• TASK DESCRIPTION
For every line below that includes the word "pixels", add one; report the final number and nothing else.

Document layout detection data:
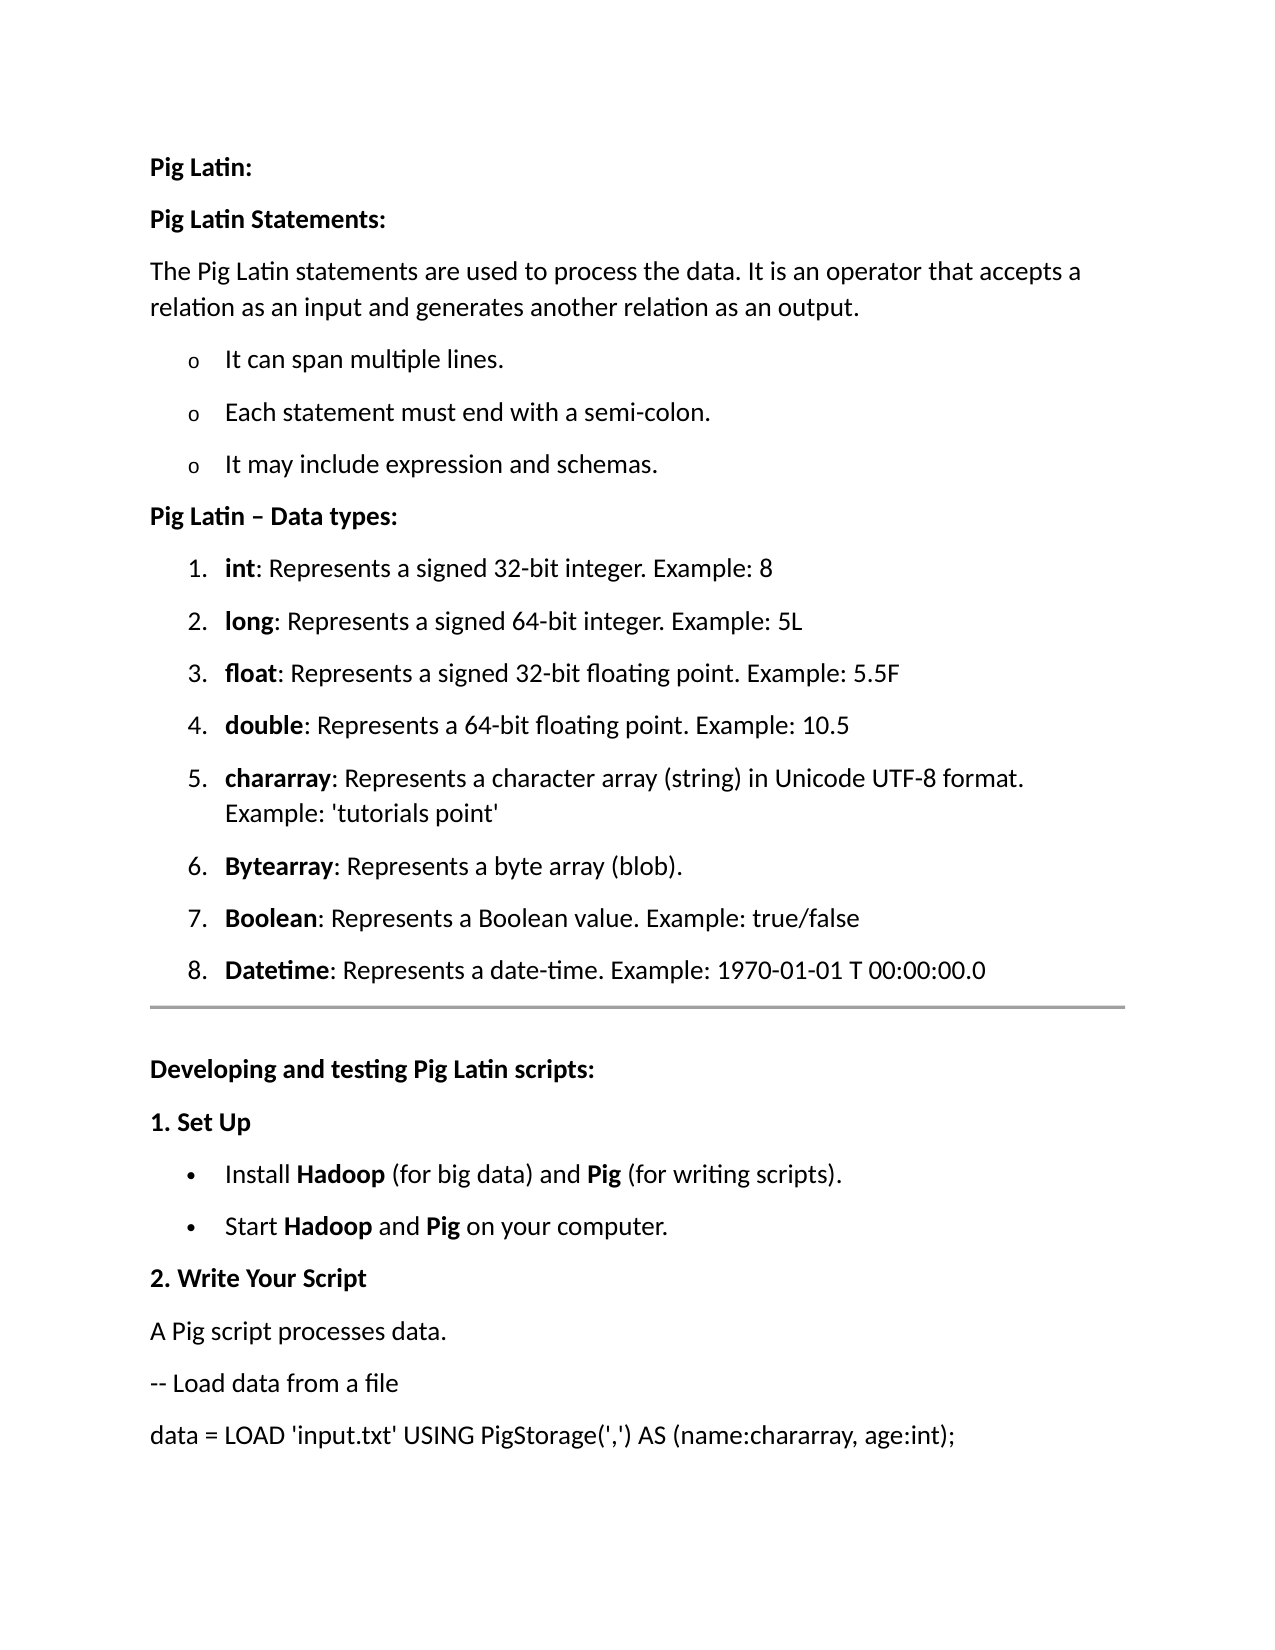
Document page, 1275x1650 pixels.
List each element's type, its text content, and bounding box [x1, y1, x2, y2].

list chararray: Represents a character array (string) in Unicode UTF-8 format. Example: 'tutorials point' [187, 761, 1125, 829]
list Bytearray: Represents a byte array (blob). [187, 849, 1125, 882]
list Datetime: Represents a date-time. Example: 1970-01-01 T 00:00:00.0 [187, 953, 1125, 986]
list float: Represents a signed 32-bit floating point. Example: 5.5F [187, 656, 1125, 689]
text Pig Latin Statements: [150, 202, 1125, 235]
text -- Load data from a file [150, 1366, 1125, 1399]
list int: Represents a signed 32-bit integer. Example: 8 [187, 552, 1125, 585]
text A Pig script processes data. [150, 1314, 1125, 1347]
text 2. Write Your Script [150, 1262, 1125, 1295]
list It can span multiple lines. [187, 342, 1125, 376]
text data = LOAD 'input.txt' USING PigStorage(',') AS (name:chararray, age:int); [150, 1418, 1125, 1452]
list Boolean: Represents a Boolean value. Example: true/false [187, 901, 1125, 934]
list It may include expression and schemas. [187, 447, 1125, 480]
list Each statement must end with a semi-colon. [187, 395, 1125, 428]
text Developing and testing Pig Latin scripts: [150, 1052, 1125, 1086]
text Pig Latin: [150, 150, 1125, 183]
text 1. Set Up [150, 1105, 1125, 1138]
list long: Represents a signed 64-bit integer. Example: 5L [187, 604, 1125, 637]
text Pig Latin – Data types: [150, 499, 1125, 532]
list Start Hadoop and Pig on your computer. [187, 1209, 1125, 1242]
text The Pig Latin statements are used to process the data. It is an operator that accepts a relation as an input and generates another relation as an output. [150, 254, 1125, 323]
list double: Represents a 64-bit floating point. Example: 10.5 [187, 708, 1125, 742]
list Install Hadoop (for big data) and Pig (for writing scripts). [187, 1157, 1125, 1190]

* * *

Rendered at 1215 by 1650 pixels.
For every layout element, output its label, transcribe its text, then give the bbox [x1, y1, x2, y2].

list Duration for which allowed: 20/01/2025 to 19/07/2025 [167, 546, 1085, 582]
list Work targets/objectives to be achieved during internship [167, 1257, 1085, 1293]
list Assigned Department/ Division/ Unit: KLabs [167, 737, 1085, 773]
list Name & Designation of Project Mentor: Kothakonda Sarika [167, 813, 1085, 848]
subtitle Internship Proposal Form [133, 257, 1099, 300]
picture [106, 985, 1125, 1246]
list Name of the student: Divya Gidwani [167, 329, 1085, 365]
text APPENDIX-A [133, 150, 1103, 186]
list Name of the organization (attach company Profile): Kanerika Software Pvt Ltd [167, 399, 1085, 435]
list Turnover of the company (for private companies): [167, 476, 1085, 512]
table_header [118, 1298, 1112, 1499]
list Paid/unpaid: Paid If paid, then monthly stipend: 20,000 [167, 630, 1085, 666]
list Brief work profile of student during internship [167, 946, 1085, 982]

• EXERCISE OUTPUT
2